We can now introduce insurance into the model. Individuals who buy insurance pay a premium equal to π and a coinsurance rate z. The price of the medical premium must be equal to the expected value that the insurance company expects to pay out in medical benefits (less the copayments).
One would think that V*a>V*b, but this may not always be the case. For instance, let us assume that a person can either be healthy or sick (i.e., i=2). Further, assume the following utility functions:
- V=(1-p)u1(x1) + p u2(x2,h2)
- u1(x1) = -exp[-x1]
- u2(x2,h2) = -exp[-(x2+h2)]
If individuals are endowed with income x0, then:
- x1 = x0 – π,
- x2 = x0 – π – zm2,
- π = p(1-z)m2.
Assume p=.1, x0=10 and the original technology is:
- h2(m2) = -10 if m2 < 5
- h2(m2) = -4 if m2 > 5
This means that if medical spending is above 5, health will be partially restored. Goddeeris finds that the optimal coinsurance rate to maximize utility is no coinsurance (i.e., z=0). With no coinsurance, sick individuals choose m2=5. The utility level under the original technology (i.e., V*b) equals -.000476. What happens when there is a positive technological changes as follows:
- h2(m2) = -10 if m2 < 5
- h2(m2) = -4 if 5 ≤ m2 <15
- h2(m2) = -3 if m2 > 15
Again, the author finds that no coinsurance (i.e., z=0) is optimal. With no coinsurance, individuals of course choose m2 = 15. However , tutility level under the new technology (i.e., V*a) equals -.000592. How can this technological improvement have decreased utility?
In this example, the true cost of the innovation is so large relative to its benefits are so large, people only choose to use it since coinsurance is 0. A higher coinsurance rate would have induced individuals to choose m2 = 5. According to Goddeeris, “the larger added expenditures in the ill state leads to an even greater reduction in expected utility. A ero co-insurance rate remains optimal after the innovation. Thus V*a < V*b, and the innovation –which clearly expands productive capabiities and is in fact adopted–is welfare reducing by our standard.”

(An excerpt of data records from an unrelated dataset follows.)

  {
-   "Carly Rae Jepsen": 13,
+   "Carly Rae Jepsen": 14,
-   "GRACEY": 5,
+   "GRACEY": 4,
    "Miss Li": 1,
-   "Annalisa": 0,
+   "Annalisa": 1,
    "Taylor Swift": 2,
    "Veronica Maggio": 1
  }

The reason this occurs, is that individuals act ex post as if their expenditure decisions have no impact on insurance premiums. While no individual person’s actions will affect insurance rates, since all sick individuals act similarly, health insurance premiums increase much more after the technological innovation than before it.

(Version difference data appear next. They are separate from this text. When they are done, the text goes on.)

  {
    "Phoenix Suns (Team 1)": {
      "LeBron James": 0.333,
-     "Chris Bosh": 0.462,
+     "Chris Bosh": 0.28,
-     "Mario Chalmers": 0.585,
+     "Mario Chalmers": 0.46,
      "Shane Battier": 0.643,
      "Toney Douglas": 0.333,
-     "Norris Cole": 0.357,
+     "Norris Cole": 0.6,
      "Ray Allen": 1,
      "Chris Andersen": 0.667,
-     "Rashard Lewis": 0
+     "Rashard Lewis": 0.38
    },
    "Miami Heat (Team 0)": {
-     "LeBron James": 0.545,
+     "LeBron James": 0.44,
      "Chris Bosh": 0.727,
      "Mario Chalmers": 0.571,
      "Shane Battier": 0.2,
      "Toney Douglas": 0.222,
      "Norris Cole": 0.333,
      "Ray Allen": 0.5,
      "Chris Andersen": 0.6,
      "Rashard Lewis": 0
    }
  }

Despite the finding that technology is welfare reducing in this particular case, technological improvement are of course welfare improving in other cases. One question that remains is how to operationally decide when a technology is welfare enhancing and when is it welfare reducing. In which category do MRI machines fall? What about CT scanners?
- Goddeeris, John H. (1984) “Medical Insurance, Technological Change and Welfare” Economic Inquiry, 22(1): 56-67.
- Goddeeris, John H. (1984) “Insurance and Incentives for Innovation in Medical Care” Southern Economic Journal, Vol. 51, No. 2, pp. 530-539.
- Arrow (1976) “Welfare Analysis of Changes in Health Coinsurance Rates” NBER.